Shares in Tencent stayed afloat on Friday following a massive selldown that saw its biggest shareholder cut its stake for HK$76.9 billion ($9.8 billion) overnight, underlying public investor support for the tech giant despite less-than-satisfactory operating results for last year.
The Chinese tech giant pared losses for nearly the entire trading day, and eventually closed 4.4% lower at HK$420 – a better-than-expected outcome for many investors that participated in the record-breaking block trade a day earlier.
The outcome looked even better in the context of a global stock market that was overshadowed by fears of a trade war between China and the US. Hong Kong’s Hang Seng Index plunged 2.5%, while Shanghai lost nearly 3.4% and Japan slid 4.5%.
Trading in the blue-chip company was the centre of global attention on Friday after Naspers sold 2% of Tencent's outstanding share capital, the first time it has cut its stake since investing in 2001, when Tencent was a little-known Chinese start-up.
The South African media group took almost no time to sell the stake after Tencent announced a disappointing set of full-year operational result on Wednesday, including slower-than-expected top-line growth due to weaker revenue from its best-selling mobile game, King of Glory, as well as an expected slowdown in the growth of QQ and Wechat’s user base.
Shares in Tencent had already fallen 5% on Thursday, wiping $28 billion off its market value.
A 2% stake sale would have been trivial for an ordinary company. However, it was a different case for Tencent, Asia’s most valuable company, which had a market cap of $532 billion before the transaction.
In fact, the block sale was the biggest ever follow-on offering in Asia ex-Japan, overtaking Bank of China’s $9 billion dual-tranche rights issue in Hong Kong and Shanghai in 2010.
Many would have recalled a similar transaction of Softbank selling $5 billion of mandatory exchangeable securities into Alibaba two years ago. Still, Thursday’s trade was arguably more difficult to execute since it was almost double the size, and was brought to the market at a time when investors were turning cautious amid trade war worries.
The joint bookrunners – Bank of America Merrill Lynch, Citigroup and Morgan Stanley – faced significant headwinds for underwriting a transaction of such gigantic scale, according to a source familiar with the situation.
The short notice from Naspers also suggested they had limited visibility on demand in the early stages of the bookbuild.
In face of these risks, the trio launched the trade late Thursday afternoon without an official price range, which literally allowed more flexibility in price discovery and limited the downside in secondary trading.

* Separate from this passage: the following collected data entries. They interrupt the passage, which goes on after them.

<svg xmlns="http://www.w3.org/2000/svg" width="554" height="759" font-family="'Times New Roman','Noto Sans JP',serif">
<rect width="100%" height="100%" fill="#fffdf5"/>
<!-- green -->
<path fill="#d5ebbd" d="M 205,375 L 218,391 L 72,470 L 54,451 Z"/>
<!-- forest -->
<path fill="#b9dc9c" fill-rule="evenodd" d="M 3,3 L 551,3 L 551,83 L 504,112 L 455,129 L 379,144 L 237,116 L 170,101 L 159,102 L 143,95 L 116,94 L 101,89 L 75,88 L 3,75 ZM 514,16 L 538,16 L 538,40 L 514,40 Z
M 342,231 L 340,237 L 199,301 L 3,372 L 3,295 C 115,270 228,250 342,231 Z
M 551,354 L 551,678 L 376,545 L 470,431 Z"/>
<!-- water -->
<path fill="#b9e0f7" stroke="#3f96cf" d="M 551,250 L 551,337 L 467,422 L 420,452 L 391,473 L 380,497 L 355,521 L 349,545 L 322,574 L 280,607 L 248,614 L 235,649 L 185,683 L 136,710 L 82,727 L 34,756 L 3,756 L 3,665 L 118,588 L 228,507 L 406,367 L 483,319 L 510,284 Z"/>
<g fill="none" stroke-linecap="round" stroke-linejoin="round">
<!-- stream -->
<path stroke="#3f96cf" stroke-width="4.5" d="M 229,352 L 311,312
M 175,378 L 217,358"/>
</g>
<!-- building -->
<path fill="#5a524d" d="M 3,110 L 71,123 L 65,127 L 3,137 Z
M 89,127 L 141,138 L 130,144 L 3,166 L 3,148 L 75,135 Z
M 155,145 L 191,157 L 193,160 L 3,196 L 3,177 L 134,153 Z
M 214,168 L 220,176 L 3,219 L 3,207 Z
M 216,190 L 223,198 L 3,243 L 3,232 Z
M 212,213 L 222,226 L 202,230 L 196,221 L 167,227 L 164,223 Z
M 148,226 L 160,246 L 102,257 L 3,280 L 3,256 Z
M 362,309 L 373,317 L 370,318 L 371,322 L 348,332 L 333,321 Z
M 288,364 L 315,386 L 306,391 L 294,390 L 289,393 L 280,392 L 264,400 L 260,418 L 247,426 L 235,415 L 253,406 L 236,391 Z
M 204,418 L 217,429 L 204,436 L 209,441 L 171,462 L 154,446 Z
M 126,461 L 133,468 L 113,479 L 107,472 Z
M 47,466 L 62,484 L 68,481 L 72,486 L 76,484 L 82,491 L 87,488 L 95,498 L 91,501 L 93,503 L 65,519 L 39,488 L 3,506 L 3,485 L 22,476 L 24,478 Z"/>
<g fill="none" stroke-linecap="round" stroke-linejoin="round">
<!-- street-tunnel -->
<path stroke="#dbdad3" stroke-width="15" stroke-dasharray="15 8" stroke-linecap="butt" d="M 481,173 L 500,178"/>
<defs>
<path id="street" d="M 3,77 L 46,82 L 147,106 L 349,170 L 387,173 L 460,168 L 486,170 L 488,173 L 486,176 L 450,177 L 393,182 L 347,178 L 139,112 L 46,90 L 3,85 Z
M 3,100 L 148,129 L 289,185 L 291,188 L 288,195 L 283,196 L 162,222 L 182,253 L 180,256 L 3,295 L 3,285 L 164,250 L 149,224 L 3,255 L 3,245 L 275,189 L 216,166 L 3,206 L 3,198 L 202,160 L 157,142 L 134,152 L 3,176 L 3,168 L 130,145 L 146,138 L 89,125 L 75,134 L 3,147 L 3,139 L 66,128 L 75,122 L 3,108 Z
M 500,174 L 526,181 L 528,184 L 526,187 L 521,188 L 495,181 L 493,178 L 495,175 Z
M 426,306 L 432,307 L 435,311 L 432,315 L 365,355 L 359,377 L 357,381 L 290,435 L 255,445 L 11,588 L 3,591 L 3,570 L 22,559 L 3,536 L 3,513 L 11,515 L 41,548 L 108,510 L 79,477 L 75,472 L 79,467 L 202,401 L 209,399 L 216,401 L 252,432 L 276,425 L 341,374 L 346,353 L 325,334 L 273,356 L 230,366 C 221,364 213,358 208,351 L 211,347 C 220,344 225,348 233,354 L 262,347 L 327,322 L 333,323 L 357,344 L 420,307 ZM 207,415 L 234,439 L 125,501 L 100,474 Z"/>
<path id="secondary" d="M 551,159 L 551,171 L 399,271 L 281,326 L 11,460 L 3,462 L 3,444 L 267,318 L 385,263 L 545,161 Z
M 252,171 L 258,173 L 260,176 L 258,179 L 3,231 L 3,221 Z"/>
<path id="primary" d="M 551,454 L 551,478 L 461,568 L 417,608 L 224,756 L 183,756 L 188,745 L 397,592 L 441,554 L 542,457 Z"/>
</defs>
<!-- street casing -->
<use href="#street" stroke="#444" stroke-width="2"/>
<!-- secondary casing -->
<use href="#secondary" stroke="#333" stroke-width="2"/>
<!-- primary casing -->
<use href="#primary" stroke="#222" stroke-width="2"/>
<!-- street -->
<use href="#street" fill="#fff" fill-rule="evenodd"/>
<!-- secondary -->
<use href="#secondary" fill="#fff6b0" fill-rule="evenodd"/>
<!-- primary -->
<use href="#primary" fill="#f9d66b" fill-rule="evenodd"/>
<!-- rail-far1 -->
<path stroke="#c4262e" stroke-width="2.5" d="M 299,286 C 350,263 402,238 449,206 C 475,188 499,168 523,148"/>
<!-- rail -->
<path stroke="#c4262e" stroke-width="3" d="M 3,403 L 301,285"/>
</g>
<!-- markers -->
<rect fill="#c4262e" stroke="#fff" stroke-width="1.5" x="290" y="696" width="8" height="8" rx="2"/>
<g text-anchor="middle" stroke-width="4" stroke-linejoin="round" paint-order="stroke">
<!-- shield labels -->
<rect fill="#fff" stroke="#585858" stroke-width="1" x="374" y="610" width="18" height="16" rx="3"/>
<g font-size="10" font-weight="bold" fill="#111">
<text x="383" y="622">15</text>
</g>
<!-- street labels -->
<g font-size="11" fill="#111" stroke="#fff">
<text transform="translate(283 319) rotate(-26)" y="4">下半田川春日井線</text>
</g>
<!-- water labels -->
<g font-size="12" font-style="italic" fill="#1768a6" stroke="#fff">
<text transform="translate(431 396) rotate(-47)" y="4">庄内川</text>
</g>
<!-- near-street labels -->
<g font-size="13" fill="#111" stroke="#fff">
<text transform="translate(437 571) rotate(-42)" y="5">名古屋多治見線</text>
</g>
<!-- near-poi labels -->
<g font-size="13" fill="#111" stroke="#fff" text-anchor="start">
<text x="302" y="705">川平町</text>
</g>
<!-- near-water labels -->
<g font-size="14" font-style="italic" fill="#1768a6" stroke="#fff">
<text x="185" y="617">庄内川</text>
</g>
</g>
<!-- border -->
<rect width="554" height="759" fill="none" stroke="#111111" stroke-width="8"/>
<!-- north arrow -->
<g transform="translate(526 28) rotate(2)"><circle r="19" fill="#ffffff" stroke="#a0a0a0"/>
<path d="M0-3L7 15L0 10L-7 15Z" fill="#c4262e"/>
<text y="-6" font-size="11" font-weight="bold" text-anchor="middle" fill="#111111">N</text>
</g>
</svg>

According to the source, it was only in the later stage of the bookbuild that the underwriters started guiding investors around a 9% discount to Tencent’s HK$439.4 Thursday close.
Naspers has also made a non-binding pledge to hold onto its remaining 31.2% stake in Tencent over the next three years, which was on top of its legal-binding agreement of a six-month lock-up.
The 190 million-share deal was eventually priced at a 7.8% discount to Thursday’s closing price, or HK$405 per share. This is likely to serve as an important indicator for Tencent’s secondary trading in the future as it is the only block sale since its initial public offering in 2004.
Paul, Weiss, Rifkind, Wharton & Garrison LLP were international legal advisors to Naspers. Webber Wentzel was its South African legal advisor.